I know some people don’t know/understand Gotcha Day.. I had never heard of it until I started reading foster related blogs. Today is our Gotcha day.. the day we finally were able to go get our grandchildren from South Carolina Foster Care. I will tell you that we were incredibly blessed to have our grandchildren placed with a foster mother who had a strong faith and an endless supply of love and patience. It also helped that she was a school nurse and knew which medications should not be mixed. But a GOTCHA day it was.. the kids were running out of time in the foster home they were in, and we had to go get them.
I look back now on the emails, so full of desperation back and forth with the foster-mom, the ICPC folks, the local county DSS agents, and eventually some national level bureaucrats! It started with my stepdaughter the bio mom heading to jail for a series of poor choices. She “said” she had asked that the children be placed in our care, but instead they went to an intake facility (which still gives them nightmares) and a short term placement in June 0f 2010 at the world’s most wonderful foster mom. The placement was only supposed to be for two kids for less than a month.. it turned into all three kids for more than eight months!
For many years prior to getting them, my husband and I begged my stepdaughter to move with her children here to Maryland. We had almost convinced my oldest grandson to move up and stay with us the Christmas of his 8th grade year. There were always requests for more money, more help, and then silence.. until she needed more money, more help, she moved often, bouncing from couch to couch, dragging the children over and across the state of South Carolina. and then our oldest grandson took his life and her chaotic life spun even more out of control.
In June 2010, when they first asked us if we would be willing to take the children. we prayed and thought about what it would do to our lives. We thought it would be temporary while my stepdaughter finished her jail time and then got herself together. We told her that it had to be for a minimum of a year, so that the kids could settle in and have some stability. We had the financial resources and the community support to take on this challenge (so we thought!) We planned and prepared to have the kids at the start of the school year.
My husband and I are not licensed foster parents, nor had we ever had any dealings with DSS. We were unaware of the severe staff shortages and the red tape that envelops the system. We didn’t know about the worn out caseworkers who juggled so many kids they have a tendency to let good placements get overworked and put on the backburner. We believed if we were told the wheels would be set in motion.. they would be. (all current/former foster parents /kinshippers go ahead and have a good laugh at our naivete)
I was finally given the phone number of the foster mom in October. She knew we existed and believed that the kids would come with us soon! We sent so many emails back and forth. She willingly shared stories (both good and bad) and information about the children. We started an aggressive campaign to get the children to our home. The children were granted a two week visit during the Christmas break to our home in MD. It was a crazy wild visit and we cried and cried when we had to return the children on January 1st 2011. We fully expected to have the children back within a couple of weeks. They had met teachers, friends, cousins and were also ready to move. They looked forward to snow and family. The days turned into weeks. I despaired, the foster mom despaired. Her family was worn out. They needed the break. Her husband needed a break from the two very rambunctious boys and sad little girl who had taken over their small home. Faced with a terrible decision, she gave the county the ten day notice that the children needed to be placed somewhere else. (I knew about and supported her decision because it was what was best for her family and we hoped it would help the system work a little faster at releasing the grandchildren to our care.)

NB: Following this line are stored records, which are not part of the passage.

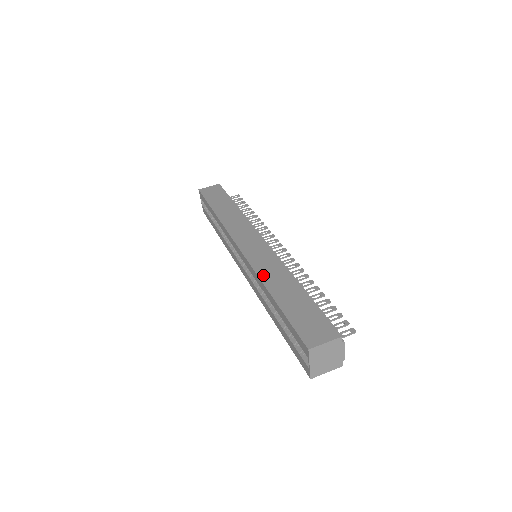
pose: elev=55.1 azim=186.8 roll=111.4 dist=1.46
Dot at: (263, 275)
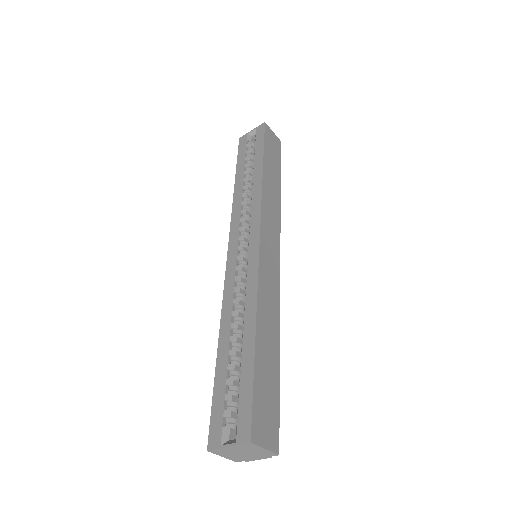
Dot at: (262, 298)
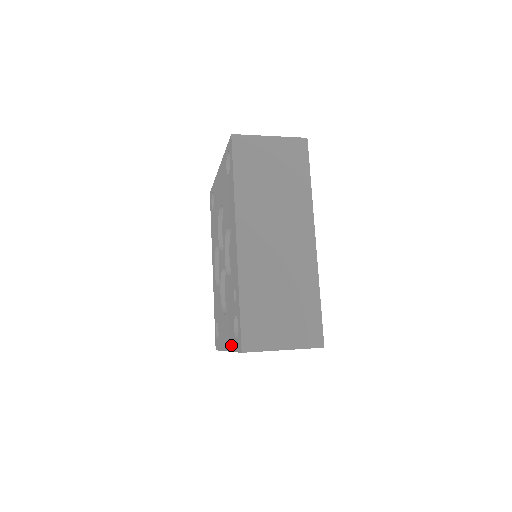
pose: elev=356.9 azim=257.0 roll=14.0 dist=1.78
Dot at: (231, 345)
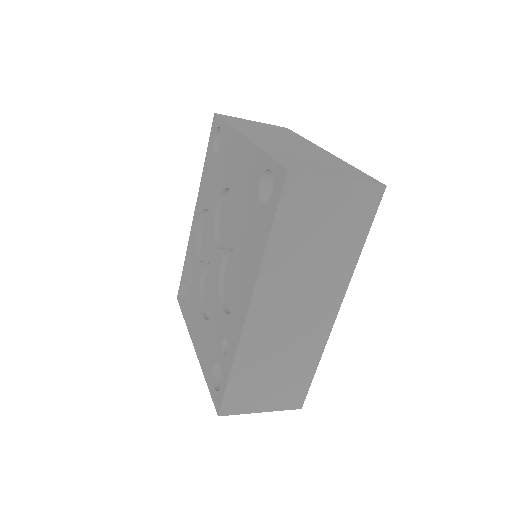
Dot at: (204, 366)
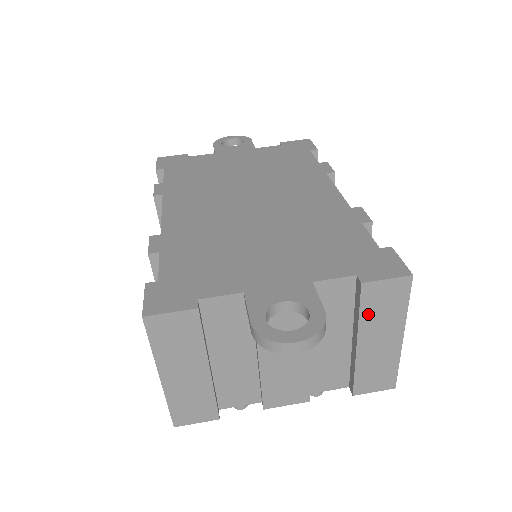
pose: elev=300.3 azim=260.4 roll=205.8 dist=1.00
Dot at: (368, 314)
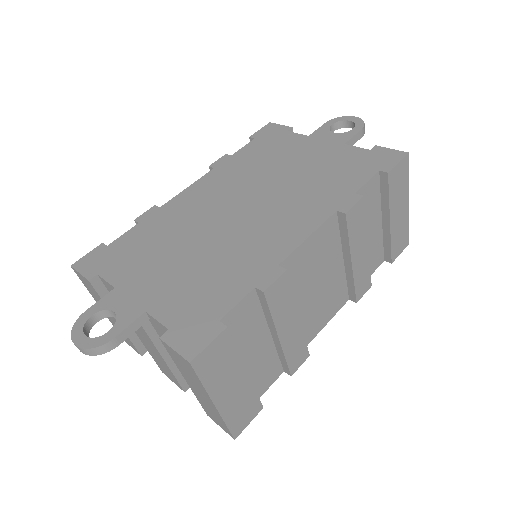
Dot at: (179, 365)
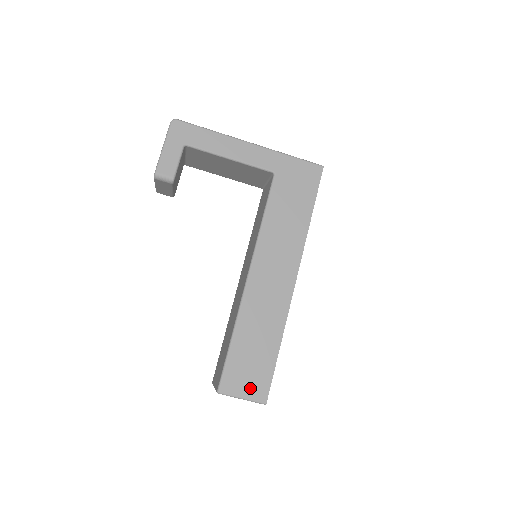
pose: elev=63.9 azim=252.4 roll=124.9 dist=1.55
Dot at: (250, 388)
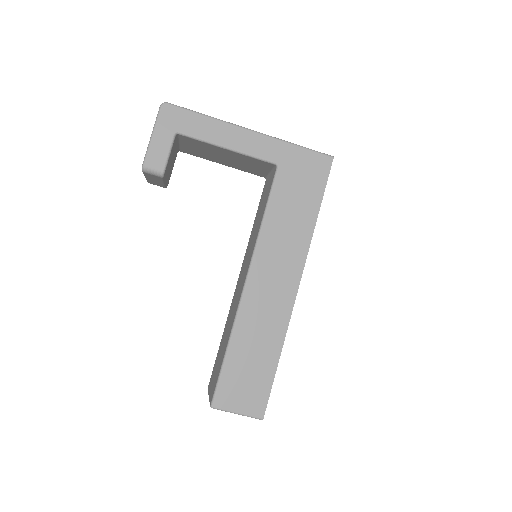
Dot at: (246, 403)
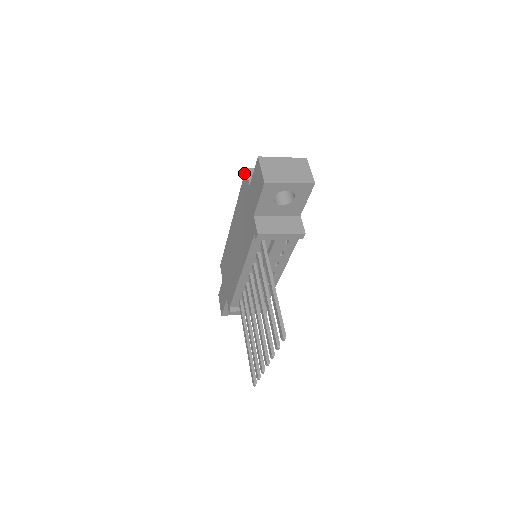
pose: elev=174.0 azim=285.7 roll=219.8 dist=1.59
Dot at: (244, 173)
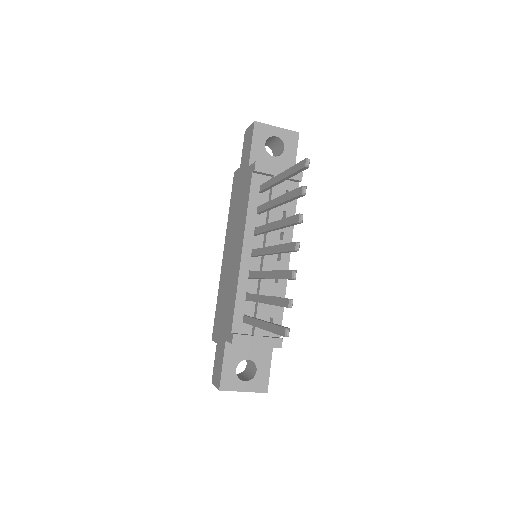
Dot at: (233, 178)
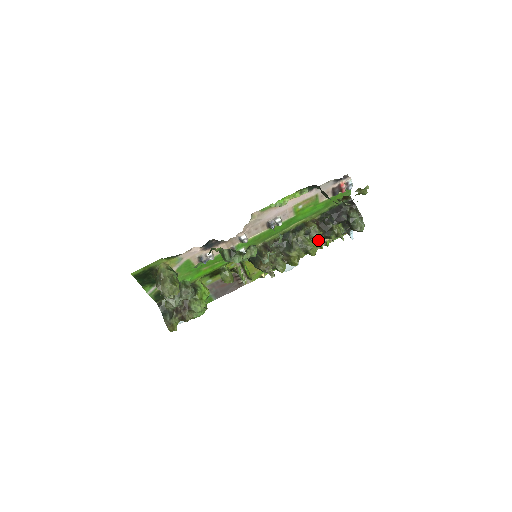
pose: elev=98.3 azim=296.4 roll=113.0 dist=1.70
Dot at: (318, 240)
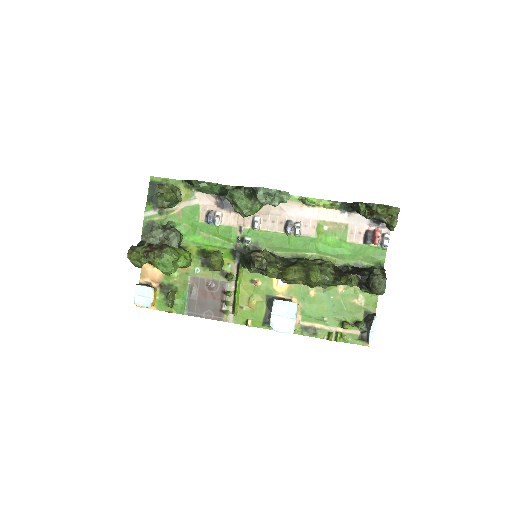
Dot at: (326, 273)
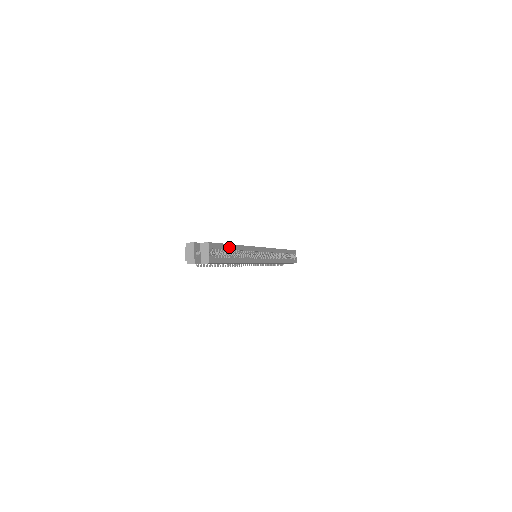
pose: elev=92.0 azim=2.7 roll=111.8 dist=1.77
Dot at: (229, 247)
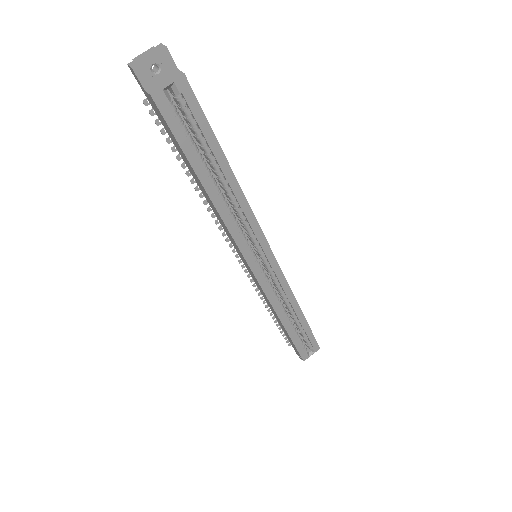
Dot at: (216, 150)
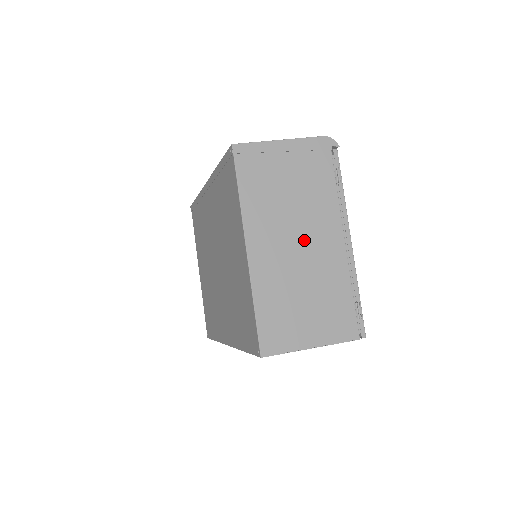
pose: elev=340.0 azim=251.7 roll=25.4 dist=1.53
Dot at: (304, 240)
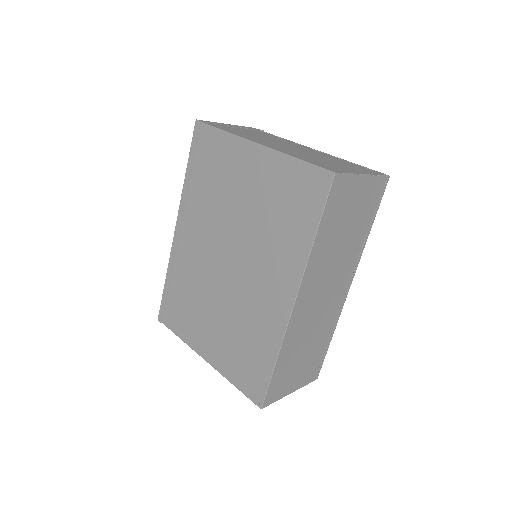
Dot at: occluded
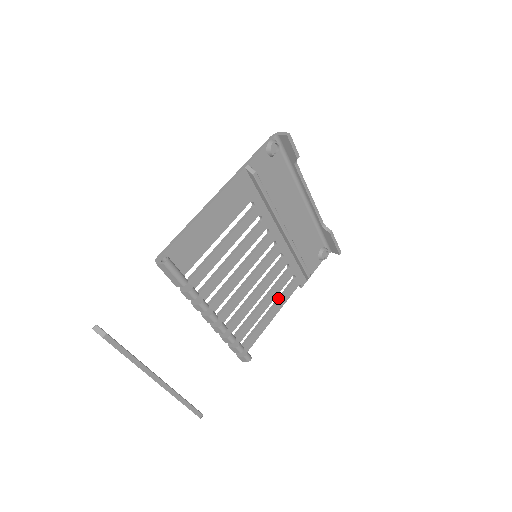
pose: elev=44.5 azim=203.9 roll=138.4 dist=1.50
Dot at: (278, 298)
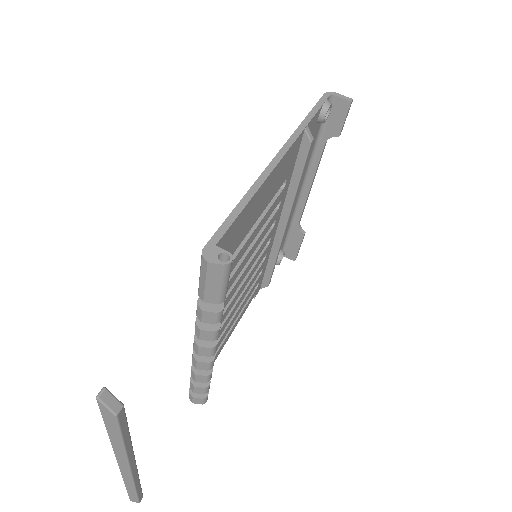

On Feb 18 2011, we had just about given up hope. I had promised my granddaughter that we would have her birthday party at our house and it looked like it wasn’t going to happen., instead, she would have her birthday party with the wonderful foster mom and then head to a new placement. I called the national ICPC office and sobbed as I tried to explain the situation once again in desperation. It worked. On February 19th we got the long awaited call and adjoining email. It was taken care of. We could head south to pickup our grandchildren! So, on February 20th we drove the 8 hours to the foster mom’s house with a van for kids and a pickup truck for the stuff the kids had accumulated and things their mother had in storage for them. We laughed and cried and hugged the foster mom until we were exhausted. And the grandchildren became part of our home permanently.
I don’t know if I’ll ever be able to pass this day without remembering all the struggles it took to get to that point. I’ll never be able to thank the foster mom for hanging in just a little longer, for fighting the system with me and for holding the hands of very sad children each time a court day came and went without a decision. Today is day to be grateful for all the prayer warriors and the very patient over worked social workers who did the best they could with the limited resources they had. I know I was horrible, I know I was relentless, but I know that I would advise any other grandparent in our situation to do the same. to fight until you have no more strength, pray for more strength and keep on fighting. Our grandchildren were with a wonderful, wonderful angel who loved them, but she also knew she couldn’t keep them, she held them and loved them until the fight was won.